Asked by bob

Explain why the amount of rainfall a region receives is a better determination of whether it is a desert than temperature.

All Answers 1

Answered by GPT-5 mini AI
Because “desert” describes an arid environment — a sustained deficit of available water — precipitation (how much water falls) is the most direct control on whether plants, soils and ecosystems are water‑limited. Temperature alone does not determine the amount of water available.

Key points:
- Desert conditions are about moisture shortage. If too little rain (or snow) falls to support continuous plant cover, the area behaves like a desert regardless of temperature.
- Many cold places are deserts because they receive almost no precipitation (Antarctica and parts of the Arctic are the driest continents/regions).

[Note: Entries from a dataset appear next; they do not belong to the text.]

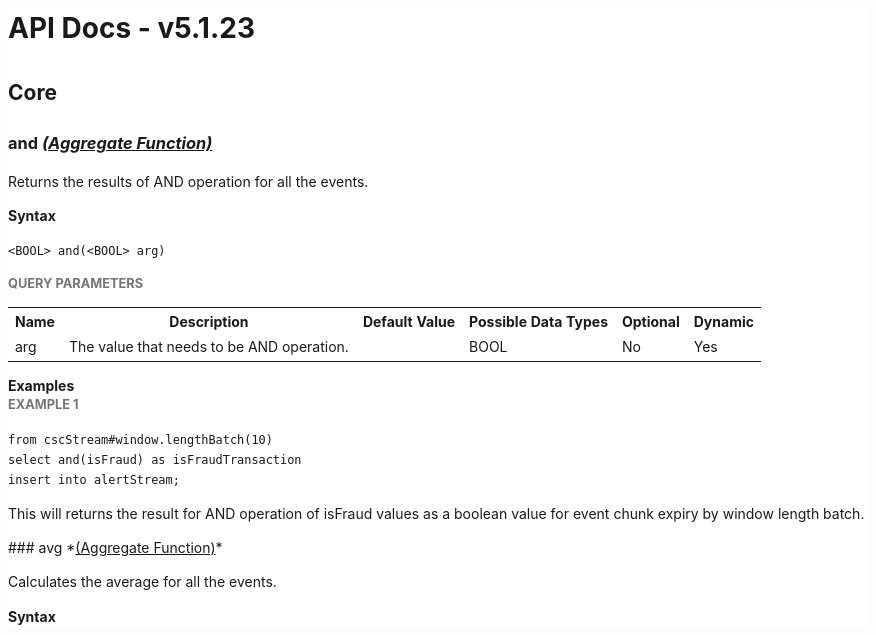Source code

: # API Docs - v5.1.23

## Core

### and *<a target="_blank" href="http://siddhi.io/en/v5.1/docs/query-guide/#aggregate-function">(Aggregate Function)</a>*
<p></p>
<p style="word-wrap: break-word;margin: 0;">Returns the results of AND operation for all the events.</p>
<p></p>
<span id="syntax" class="md-typeset" style="display: block; font-weight: bold;">Syntax</span>

```
<BOOL> and(<BOOL> arg)
```

<span id="query-parameters" class="md-typeset" style="display: block; color: rgba(0, 0, 0, 0.54); font-size: 12.8px; font-weight: bold;">QUERY PARAMETERS</span>
<table>
    <tr>
        <th>Name</th>
        <th style="min-width: 20em">Description</th>
        <th>Default Value</th>
        <th>Possible Data Types</th>
        <th>Optional</th>
        <th>Dynamic</th>
    </tr>
    <tr>
        <td style="vertical-align: top">arg</td>
        <td style="vertical-align: top; word-wrap: break-word"><p style="word-wrap: break-word;margin: 0;">The value that needs to be AND operation.</p></td>
        <td style="vertical-align: top"></td>
        <td style="vertical-align: top">BOOL</td>
        <td style="vertical-align: top">No</td>
        <td style="vertical-align: top">Yes</td>
    </tr>
</table>

<span id="examples" class="md-typeset" style="display: block; font-weight: bold;">Examples</span>
<span id="example-1" class="md-typeset" style="display: block; color: rgba(0, 0, 0, 0.54); font-size: 12.8px; font-weight: bold;">EXAMPLE 1</span>
```
from cscStream#window.lengthBatch(10)
select and(isFraud) as isFraudTransaction
insert into alertStream;
```
<p></p>
<p style="word-wrap: break-word;margin: 0;">This will returns the result for AND operation of isFraud values as a boolean value for event chunk expiry by window length batch.</p>
<p></p>
### avg *<a target="_blank" href="http://siddhi.io/en/v5.1/docs/query-guide/#aggregate-function">(Aggregate Function)</a>*
<p></p>
<p style="word-wrap: break-word;margin: 0;">Calculates the average for all the events.</p>
<p></p>
<span id="syntax" class="md-typeset" style="display: block; font-weight: bold;">Syntax</span>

Conversely, many very hot places are not deserts because they receive abundant rainfall (tropical rain forests and some monsoon regions).
- Temperature matters only indirectly: warmer air raises potential evaporation and can increase dryness for the same rainfall, whereas cold lowers evaporation and can reduce drought stress. That is why climate classifications combine precipitation and evapotranspiration. But the ultimate limiting factor for desert ecology is the amount and timing of precipitation.
- A simple practical rule: regions that receive very little precipitation (commonly cited thresholds are ~250 mm/year or less, though criteria vary) are classed as deserts regardless of whether they are hot or cold.

In short, deserts are defined by lack of water, not by heat — precipitation is therefore the better single metric for determining whether a region is a desert.